## What to work on
Extract the entries from the start through the line containing "sharpen: amount 0.548", and reproduce those lines without any changes.

A run of records:
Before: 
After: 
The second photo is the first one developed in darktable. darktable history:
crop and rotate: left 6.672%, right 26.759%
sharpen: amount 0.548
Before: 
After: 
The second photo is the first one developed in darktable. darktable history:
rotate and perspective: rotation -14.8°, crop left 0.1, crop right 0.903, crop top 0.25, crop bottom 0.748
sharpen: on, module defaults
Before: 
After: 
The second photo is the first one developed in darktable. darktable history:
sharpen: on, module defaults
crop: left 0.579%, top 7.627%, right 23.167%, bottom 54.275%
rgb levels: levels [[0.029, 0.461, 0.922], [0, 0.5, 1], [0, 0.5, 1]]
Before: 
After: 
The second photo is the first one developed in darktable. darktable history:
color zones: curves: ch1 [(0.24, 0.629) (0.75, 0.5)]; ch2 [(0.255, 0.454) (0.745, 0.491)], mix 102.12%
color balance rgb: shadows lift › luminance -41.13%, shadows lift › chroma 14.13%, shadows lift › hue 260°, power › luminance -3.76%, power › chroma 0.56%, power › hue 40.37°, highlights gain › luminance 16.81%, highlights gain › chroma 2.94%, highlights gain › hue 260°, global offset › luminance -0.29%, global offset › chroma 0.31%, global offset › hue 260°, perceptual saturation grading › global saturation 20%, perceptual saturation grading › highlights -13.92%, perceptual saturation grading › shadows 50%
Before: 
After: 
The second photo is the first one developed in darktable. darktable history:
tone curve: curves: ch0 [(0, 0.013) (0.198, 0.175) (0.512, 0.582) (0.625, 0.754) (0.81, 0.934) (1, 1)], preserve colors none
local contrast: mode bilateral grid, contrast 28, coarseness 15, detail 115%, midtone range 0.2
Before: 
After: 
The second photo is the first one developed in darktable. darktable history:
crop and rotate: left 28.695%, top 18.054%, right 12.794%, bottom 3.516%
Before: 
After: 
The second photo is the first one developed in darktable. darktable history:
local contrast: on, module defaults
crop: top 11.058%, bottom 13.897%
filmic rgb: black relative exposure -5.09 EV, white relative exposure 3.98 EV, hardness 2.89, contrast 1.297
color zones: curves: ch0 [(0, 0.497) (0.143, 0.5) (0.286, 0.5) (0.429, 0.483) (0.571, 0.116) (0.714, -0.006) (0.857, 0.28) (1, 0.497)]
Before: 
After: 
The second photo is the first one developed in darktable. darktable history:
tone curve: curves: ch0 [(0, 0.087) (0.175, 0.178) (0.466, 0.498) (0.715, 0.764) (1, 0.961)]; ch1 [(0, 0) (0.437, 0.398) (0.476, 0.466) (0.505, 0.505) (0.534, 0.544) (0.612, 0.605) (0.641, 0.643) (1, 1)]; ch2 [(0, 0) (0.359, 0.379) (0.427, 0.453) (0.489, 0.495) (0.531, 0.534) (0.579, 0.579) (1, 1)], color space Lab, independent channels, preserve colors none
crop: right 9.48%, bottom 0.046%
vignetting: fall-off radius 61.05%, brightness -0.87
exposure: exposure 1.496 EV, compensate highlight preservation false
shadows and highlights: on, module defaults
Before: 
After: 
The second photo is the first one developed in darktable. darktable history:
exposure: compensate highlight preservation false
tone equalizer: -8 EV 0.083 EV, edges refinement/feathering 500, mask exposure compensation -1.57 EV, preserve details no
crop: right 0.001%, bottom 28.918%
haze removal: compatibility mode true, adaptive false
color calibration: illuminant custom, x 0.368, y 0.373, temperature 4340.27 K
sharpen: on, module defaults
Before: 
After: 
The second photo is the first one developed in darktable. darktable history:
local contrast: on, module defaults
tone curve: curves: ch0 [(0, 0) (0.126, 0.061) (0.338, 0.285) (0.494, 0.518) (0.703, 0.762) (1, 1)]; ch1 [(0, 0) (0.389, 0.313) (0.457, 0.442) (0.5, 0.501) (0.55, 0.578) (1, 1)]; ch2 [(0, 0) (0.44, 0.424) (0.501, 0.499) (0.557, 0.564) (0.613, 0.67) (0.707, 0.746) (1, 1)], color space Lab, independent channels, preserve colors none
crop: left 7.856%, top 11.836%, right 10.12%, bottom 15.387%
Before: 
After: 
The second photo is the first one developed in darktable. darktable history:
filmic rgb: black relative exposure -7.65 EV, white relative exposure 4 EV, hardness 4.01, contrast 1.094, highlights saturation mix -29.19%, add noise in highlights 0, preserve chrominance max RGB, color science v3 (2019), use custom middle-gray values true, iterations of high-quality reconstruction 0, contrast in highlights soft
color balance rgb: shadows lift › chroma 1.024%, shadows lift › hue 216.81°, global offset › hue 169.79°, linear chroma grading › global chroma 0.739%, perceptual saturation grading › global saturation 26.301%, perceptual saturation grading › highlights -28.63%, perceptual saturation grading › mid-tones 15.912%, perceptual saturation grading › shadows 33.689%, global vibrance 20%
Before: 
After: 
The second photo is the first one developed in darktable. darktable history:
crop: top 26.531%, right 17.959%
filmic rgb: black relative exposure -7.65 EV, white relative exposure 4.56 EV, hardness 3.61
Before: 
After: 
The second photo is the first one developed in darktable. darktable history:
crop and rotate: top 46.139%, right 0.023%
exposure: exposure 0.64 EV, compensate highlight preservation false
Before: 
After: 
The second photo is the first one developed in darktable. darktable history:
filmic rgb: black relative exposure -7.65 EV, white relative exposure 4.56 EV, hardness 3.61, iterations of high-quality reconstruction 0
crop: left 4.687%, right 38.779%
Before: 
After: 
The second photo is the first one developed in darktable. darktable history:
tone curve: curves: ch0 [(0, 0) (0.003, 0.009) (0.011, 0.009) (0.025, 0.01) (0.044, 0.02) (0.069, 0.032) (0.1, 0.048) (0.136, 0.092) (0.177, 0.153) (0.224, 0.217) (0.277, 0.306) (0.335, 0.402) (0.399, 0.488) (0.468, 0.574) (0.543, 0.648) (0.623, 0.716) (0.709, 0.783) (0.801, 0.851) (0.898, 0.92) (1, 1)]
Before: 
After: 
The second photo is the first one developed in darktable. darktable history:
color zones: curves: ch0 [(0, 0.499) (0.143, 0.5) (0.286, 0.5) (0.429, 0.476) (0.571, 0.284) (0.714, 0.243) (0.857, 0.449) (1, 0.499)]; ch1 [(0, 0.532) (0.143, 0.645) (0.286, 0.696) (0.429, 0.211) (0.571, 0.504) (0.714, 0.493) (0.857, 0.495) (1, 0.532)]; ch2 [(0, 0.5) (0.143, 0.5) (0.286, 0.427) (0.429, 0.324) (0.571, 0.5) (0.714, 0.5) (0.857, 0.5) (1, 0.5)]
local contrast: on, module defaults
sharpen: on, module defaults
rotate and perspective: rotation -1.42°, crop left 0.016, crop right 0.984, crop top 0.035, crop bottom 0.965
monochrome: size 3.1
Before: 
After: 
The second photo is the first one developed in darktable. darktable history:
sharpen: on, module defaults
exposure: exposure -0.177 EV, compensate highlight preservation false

## Solved exercise
Before: 
After: 
The second photo is the first one developed in darktable. darktable history:
crop and rotate: left 6.672%, right 26.759%
sharpen: amount 0.548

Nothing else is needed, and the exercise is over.